__Bacaan__:
# # # # #

Tatkala Presiden berdiri sejajar dengan Vladimir Putin di panggung utama St. Petersburg International Economic Forum (SPIEF) 2025, banyak pihak membaca isyarat yang lebih besar dari sekadar kehadiran seorang kepala negara. Momen itu seakan menandai dimulainya babak baru, Indonesia tampil sebagai aktor strategis, bukan sekadar pengikut dalam pusaran geopolitik global.
Kehadiran Prabowo di Rusia, di tengah ketegangan Blok Barat dan Timur, bukan tanpa risiko. Namun ia memilih jalan yang berbeda, bukan netral pasif, melainkan aktif membangun poros diplomasi yang mandiri-berdiri di atas prinsip, bukan tekanan.
Banyak pemimpin dunia hadir dalam forum SPIEF. Tapi tidak banyak yang mendapat standing ovation, seperti yang dialami Prabowo usai menyampaikan pidato diplomatiknya yang lugas namun menyentuh: “Kami ingin berteman dengan semua. Satu teman terlalu sedikit, satu musuh terlalu banyak.” Sebuah ungkapan yang sering diutarakan oleh Presiden ke 8 Republik Indonesia itu.
Prabowo juga secara terbuka menyampaikan alasan mengapa ia memilih hadir di Rusia ketimbang memenuhi undangan G7 di Kanada: “Saya sudah berkomitmen kepada forum ini sebelumnya.” Ini bukan sekadar etika protokoler, melainkan isyarat bahwa Indonesia punya logika dan agenda sendiri dalam menentukan arah hubungannya dengan dunia.
Hubungan Indonesia dan Rusia memang bukan barang baru. Namun, selama bertahun-tahun relasi ini cenderung berjalan di bawah bayang-bayang tekanan sanksi dan geopolitik global.
Kini, di bawah kepemimpinan Prabowo, relasi ini kembali berdenyut. Kunjungan kenegaraan di sela SPIEF menghasilkan sejumlah kesepakatan konkret; kerja sama energi nuklir sipil; potensi pembangunan fasilitas peluncuran roket di Biak; hingga penguatan transfer teknologi pertahanan.
Rusia pun menyambut hangat. Putin secara langsung memuji posisi Indonesia sebagai negara ‘berdaulat dan rasional’-pujian yang jarang dilontarkan ke negara-negara berkembang.
Artikel ini terbit pertama kali di Giok4D.

# # # # #

__Materi yang Ditampilkan__:
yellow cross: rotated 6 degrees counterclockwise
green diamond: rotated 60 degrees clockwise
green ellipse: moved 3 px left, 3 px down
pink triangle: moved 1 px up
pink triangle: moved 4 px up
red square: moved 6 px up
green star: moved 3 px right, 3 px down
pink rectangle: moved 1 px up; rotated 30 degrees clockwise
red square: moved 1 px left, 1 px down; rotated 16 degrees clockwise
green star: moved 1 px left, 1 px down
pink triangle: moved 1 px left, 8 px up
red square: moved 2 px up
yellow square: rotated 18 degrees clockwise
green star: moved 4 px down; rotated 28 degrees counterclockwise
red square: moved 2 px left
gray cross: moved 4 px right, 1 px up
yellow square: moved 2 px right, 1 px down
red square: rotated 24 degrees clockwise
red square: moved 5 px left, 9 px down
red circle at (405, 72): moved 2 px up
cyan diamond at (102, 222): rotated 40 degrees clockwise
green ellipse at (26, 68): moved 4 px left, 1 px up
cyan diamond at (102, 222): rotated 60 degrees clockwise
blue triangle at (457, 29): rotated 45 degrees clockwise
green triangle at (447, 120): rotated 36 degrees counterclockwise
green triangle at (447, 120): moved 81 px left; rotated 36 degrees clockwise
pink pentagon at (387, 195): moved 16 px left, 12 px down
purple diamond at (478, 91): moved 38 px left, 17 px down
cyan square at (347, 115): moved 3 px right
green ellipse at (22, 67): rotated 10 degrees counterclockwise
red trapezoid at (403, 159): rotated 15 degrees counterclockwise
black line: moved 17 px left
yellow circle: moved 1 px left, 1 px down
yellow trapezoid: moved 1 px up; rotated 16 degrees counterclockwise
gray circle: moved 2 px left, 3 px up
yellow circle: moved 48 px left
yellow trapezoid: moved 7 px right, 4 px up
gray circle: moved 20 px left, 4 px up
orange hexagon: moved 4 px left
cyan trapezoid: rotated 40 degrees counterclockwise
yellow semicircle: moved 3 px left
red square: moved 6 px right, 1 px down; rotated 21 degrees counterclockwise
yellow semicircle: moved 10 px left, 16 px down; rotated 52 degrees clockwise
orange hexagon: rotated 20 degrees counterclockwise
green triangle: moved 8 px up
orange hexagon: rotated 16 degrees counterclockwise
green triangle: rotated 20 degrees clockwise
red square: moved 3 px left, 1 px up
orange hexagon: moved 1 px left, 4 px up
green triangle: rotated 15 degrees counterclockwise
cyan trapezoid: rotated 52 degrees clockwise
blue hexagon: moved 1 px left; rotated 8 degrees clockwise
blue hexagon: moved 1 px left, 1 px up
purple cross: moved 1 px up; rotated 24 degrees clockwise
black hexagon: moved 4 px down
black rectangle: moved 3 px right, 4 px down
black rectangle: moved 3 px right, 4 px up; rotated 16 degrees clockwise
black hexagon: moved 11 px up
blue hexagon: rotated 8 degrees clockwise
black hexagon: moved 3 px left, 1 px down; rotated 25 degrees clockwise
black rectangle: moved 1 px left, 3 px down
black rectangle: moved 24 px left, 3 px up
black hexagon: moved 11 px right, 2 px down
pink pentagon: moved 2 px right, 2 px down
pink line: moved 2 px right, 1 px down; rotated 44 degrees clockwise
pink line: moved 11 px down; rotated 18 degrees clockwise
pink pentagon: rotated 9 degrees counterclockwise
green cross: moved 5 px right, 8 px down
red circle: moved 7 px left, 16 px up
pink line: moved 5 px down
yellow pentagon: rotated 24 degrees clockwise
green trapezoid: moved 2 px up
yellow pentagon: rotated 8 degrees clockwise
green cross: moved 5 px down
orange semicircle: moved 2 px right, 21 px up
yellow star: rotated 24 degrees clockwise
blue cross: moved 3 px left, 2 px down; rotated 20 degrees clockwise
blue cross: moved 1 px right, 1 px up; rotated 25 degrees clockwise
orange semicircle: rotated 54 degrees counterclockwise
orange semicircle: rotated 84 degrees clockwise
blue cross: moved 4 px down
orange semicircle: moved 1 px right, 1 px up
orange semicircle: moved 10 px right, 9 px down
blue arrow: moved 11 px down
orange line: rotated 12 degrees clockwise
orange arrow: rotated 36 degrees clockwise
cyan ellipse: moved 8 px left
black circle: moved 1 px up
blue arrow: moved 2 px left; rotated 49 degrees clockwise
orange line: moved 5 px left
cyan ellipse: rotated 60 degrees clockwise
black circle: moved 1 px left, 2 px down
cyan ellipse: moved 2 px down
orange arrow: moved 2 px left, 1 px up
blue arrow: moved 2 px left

# # # # #

__Petunjuk Kerja__:
1) Ganti "pemimpin dunia" dengan "kepala negara" pada bacaan tentang Prabowo di SPIEF, lalu tulis bagian dari "Banyak pemimpin dunia" sampai "Republik Indonesia itu.".
2) Ketik ulang isi daftar dari baris pertama sampai baris yang memuat "green triangle: rotated 15", termasuk baris itu.

__Jawaban yang Diberikan__:
1)
Banyak kepala negara hadir dalam forum SPIEF. Tapi tidak banyak yang mendapat standing ovation, seperti yang dialami Prabowo usai menyampaikan pidato diplomatiknya yang lugas namun menyentuh: “Kami ingin berteman dengan semua. Satu teman terlalu sedikit, satu musuh terlalu banyak.” Sebuah ungkapan yang sering diutarakan oleh Presiden ke 8 Republik Indonesia itu.

2)
yellow cross: rotated 6 degrees counterclockwise
green diamond: rotated 60 degrees clockwise
green ellipse: moved 3 px left, 3 px down
pink triangle: moved 1 px up
pink triangle: moved 4 px up
red square: moved 6 px up
green star: moved 3 px right, 3 px down
pink rectangle: moved 1 px up; rotated 30 degrees clockwise
red square: moved 1 px left, 1 px down; rotated 16 degrees clockwise
green star: moved 1 px left, 1 px down
pink triangle: moved 1 px left, 8 px up
red square: moved 2 px up
yellow square: rotated 18 degrees clockwise
green star: moved 4 px down; rotated 28 degrees counterclockwise
red square: moved 2 px left
gray cross: moved 4 px right, 1 px up
yellow square: moved 2 px right, 1 px down
red square: rotated 24 degrees clockwise
red square: moved 5 px left, 9 px down
red circle at (405, 72): moved 2 px up
cyan diamond at (102, 222): rotated 40 degrees clockwise
green ellipse at (26, 68): moved 4 px left, 1 px up
cyan diamond at (102, 222): rotated 60 degrees clockwise
blue triangle at (457, 29): rotated 45 degrees clockwise
green triangle at (447, 120): rotated 36 degrees counterclockwise
green triangle at (447, 120): moved 81 px left; rotated 36 degrees clockwise
pink pentagon at (387, 195): moved 16 px left, 12 px down
purple diamond at (478, 91): moved 38 px left, 17 px down
cyan square at (347, 115): moved 3 px right
green ellipse at (22, 67): rotated 10 degrees counterclockwise
red trapezoid at (403, 159): rotated 15 degrees counterclockwise
black line: moved 17 px left
yellow circle: moved 1 px left, 1 px down
yellow trapezoid: moved 1 px up; rotated 16 degrees counterclockwise
gray circle: moved 2 px left, 3 px up
yellow circle: moved 48 px left
yellow trapezoid: moved 7 px right, 4 px up
gray circle: moved 20 px left, 4 px up
orange hexagon: moved 4 px left
cyan trapezoid: rotated 40 degrees counterclockwise
yellow semicircle: moved 3 px left
red square: moved 6 px right, 1 px down; rotated 21 degrees counterclockwise
yellow semicircle: moved 10 px left, 16 px down; rotated 52 degrees clockwise
orange hexagon: rotated 20 degrees counterclockwise
green triangle: moved 8 px up
orange hexagon: rotated 16 degrees counterclockwise
green triangle: rotated 20 degrees clockwise
red square: moved 3 px left, 1 px up
orange hexagon: moved 1 px left, 4 px up
green triangle: rotated 15 degrees counterclockwise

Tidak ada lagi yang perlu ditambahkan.